Türkiye’de nüfusun büyük çoğunluğu kentlerde yaşıyor. Son verilere göre nüfusun yüzde 85’den fazlası kentlerde, yüzde 15’e yakını da kırsal kesimde oturmaktadır. (Aşağıdaki grafik TÜİK, 11 Mayıs 2023 tarihli TÜİK Haber Bülteninden alınmıştır):
Yıllar geçtikçe ortalama hane halkı büyüklüğü de düşüşe geçmiş görünüyor. Aşağıdaki tablo bu gelişimi gösteriyor (Grafik TÜİK, 15 Mayıs 2023 tarihli Haber Bülteninden alınmıştır):
Görüldüğü gibi 2008’de hane halkı sayısı ortalama olarak 4 kişi iken 2022’de 3,17’ye gerilemiştir.
Türkiye nüfusunun işgücü, istihdam ve işsizlik oranları aşağıdaki tabloda yer alıyor (Tablo, TÜİK, 10 Kasım 2023 tarihli İşgücü İstatistikleri Eylül 2023 Haber Bülteninden alınmıştır):
Buna göre 2023 yılında 86 milyon dolayında olması beklenen toplam nüfusun 65,5 milyonu 15 + yaşta bulunan bir başka deyişle çalışabilir yaştaki nüfustur. 65,5 milyonluk çalışabilir nüfusun yaklaşık 35 milyonu işgücünü oluşturuyor. İşgücünü oluşturanların 31,7 milyonu çalışıyor yani istihdam edilmiş durumda, 3,2 milyonu ise çalışmak istediği ve başvuruda bulunduğu halde iş bulamadığı için işsiz konumunda bulunuyor. Bunların oranı yüzde 9,1. 15 + yaştaki nüfusun yaklaşık 30,7 milyonu normal olarak çalışabilir nüfusa dâhil olduğu halde işgücüne dâhil bulunmuyor. İşsiz olarak kabul edilmek için ölçümün yapıldığı günden geriye doğru 4 hafta içinde iş arama kanallarına başvurarak talepte bulunmak gerekiyor. Dolayısıyla sistem bu tür talepte bulunmayanları işgücüne dâhil olmayanlar arasında kabul ediyor. Oysa bunlardan işsizlerin sayısı kadar bir grup gerçekte çalışmak isteyenler arasında yer alıyor. Bunları da işsiz olarak kabul ederek işsizlere eklediğimizde geniş işsizlik oranı denilen yüzde 22 dolayındaki bir işsizlik oranına ulaşıyoruz.
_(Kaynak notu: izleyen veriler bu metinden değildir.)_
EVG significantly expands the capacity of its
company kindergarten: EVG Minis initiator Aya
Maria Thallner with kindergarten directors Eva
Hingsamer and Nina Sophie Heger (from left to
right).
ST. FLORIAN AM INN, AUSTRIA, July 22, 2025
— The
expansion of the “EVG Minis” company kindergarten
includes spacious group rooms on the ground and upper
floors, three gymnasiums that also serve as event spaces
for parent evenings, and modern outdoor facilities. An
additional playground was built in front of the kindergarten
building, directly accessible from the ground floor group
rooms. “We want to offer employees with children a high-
15 – 24 yaş arası nüfus genç nüfus olarak kabul ediliyor. Genç nüfusta işsizlik oranı Eylül 2023 itibarıyla yüzde 16 dolayındadır.
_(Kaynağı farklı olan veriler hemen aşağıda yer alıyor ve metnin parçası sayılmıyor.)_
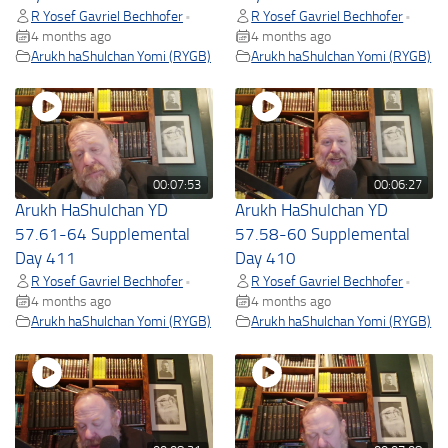
R Yosef Gavriel Bechhofer
R Yosef Gavriel Bechhofer
•
•
4 months ago
4 months ago
Arukh haShulchan Yomi (RYGB)
Arukh haShulchan Yomi (RYGB)
00:07:53
00:06:27
Arukh HaShulchan YD
Arukh HaShulchan YD
57.61-64 Supplemental
57.58-60 Supplemental
Day 411
Day 410
R Yosef Gavriel Bechhofer
R Yosef Gavriel Bechhofer
•
•
4 months ago
4 months ago
Arukh haShulchan Yomi (RYGB)
Arukh haShulchan Yomi (RYGB)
Çalışmayan nüfusun çalışan nüfusa oranı bağımlılık oranı olarak kabul ediliyor. 0 - 15 yaş arasıyla 64+ yaştakiler bağımlı nüfus olarak alındığında Türkiye’de bağımlılık oranı yüzde 32’nin biraz üzerinde çıkıyor. Bu oranın 2050 yılında özellikle 64+ yaştakilerin çoğalması sonucu yüzde 40 dolayına yükselmesi bekleniyor.